Ему было обидно доказывать, кто он и чего он стоит, но вместе с тем сложившаяся ситуация заставляла его следить за своими словами. Вне стен конторы Михаэль встречался со своими подчиненными только по служебной надобности, а вечером забредал в ресторанчик Меира, где мог просто посидеть напротив Эммануэля Шорера, не ожидая от него разноса, который позволял себе его прежний начальник.

В новой конторе на него никто не злился, но и особого уважения тоже не выказывал никто. «Привыкай, — говаривал в первые дни Шорер, — я надеюсь, что ты станешь первым полицейским комиссаром с магистерской степенью.
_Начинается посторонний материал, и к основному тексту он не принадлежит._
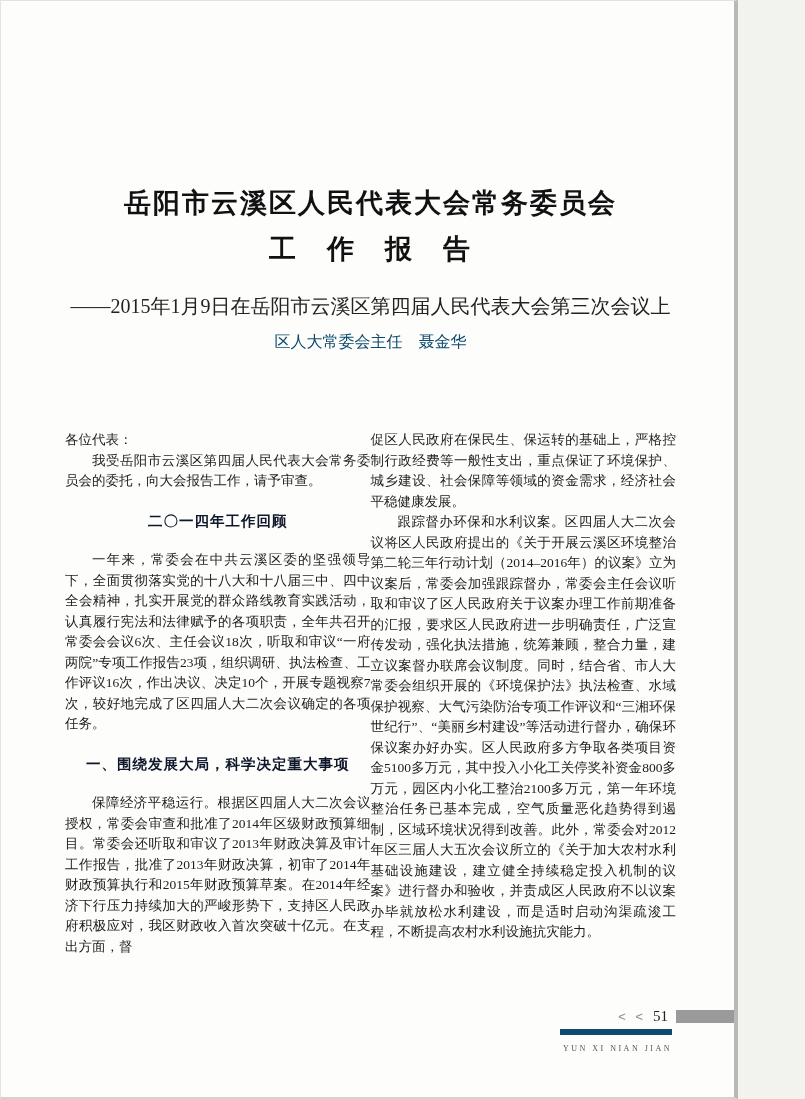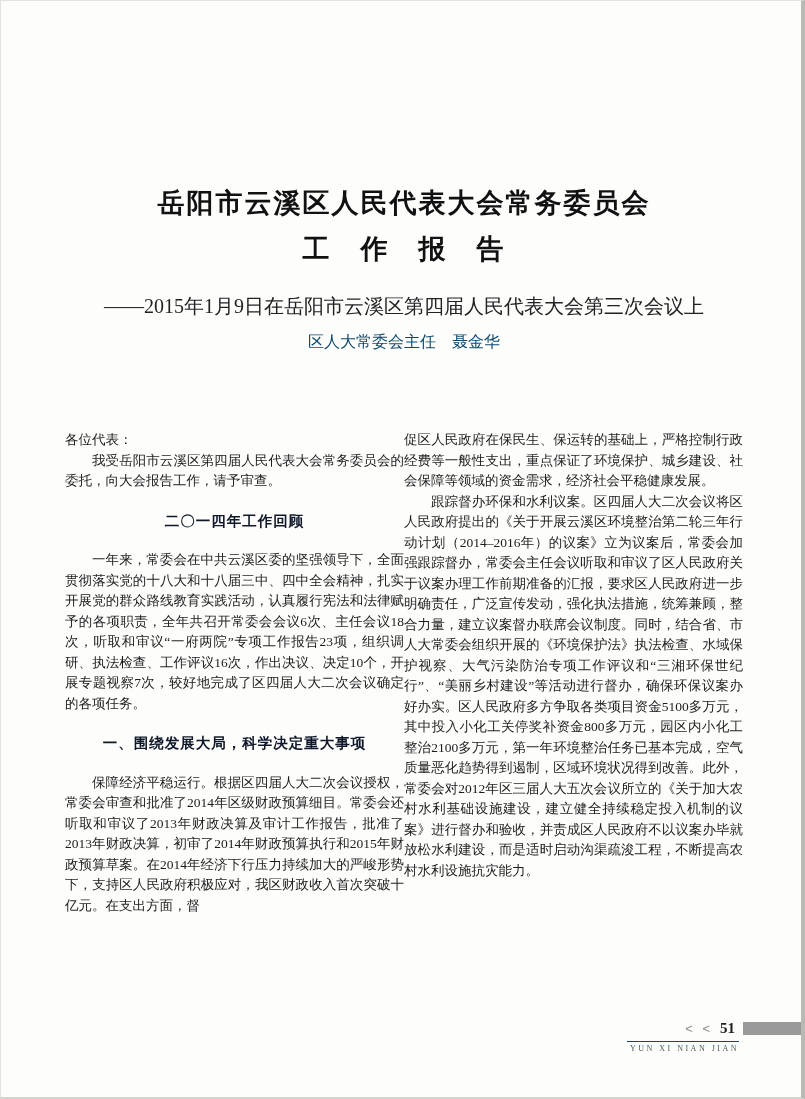"岳阳市云溪区人民代表大会常务委员会" .page { width: 805px -> 738px }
Хорошо, что ты не ашкенази. В противном случае тебе не видать такого продвижения и уж точно не работать в следственном органе. Ты получил то, что получил, и отнимать это у тебя никто не собирается. Может, Нахари и не самый лучший начальник, но у тебя помимо него всегда найдутся люди, с которыми можно поговорить. Здесь все профессионалы, и у каждого свой стиль». Шорер, как всегда, четко формулировал то, что только формировалось в подсознании Михаэля. Да, он боялся «оказаться не в своей стихии», чувствовать отчуждение, которое не покидало его в течение всего дня, непонятной тревоги, от которой появлялась бессонница, ранее возникавшая только при расследовании особо трудного дела.

— У тебя ведь, наверное, завелась уже пятая колонна? Разве у Нахари нет секретарши? — спросил Шорер, и Михаэль засмеялся. Но тут же его смех прервался, и он заговорил с несвойственным ему темпераментом:

— Вся контора провоняла Тель-Авивом, это совершенно иная территория. Я их не понимаю, они по-другому устроены. Да, у него есть секретарша, и она выглядит как будто только что из парикмахерской — волосок к волоску. Про нее можно сказать все, что угодно, но никогда не скажешь, что она работает в полиции. На меня все эти изыски действуют крайне отрицательно, — со вздохом произнес он, — это не секретарша из моей прежней конторы, которая на рабочем месте могла грызть рогалики и красить ногти.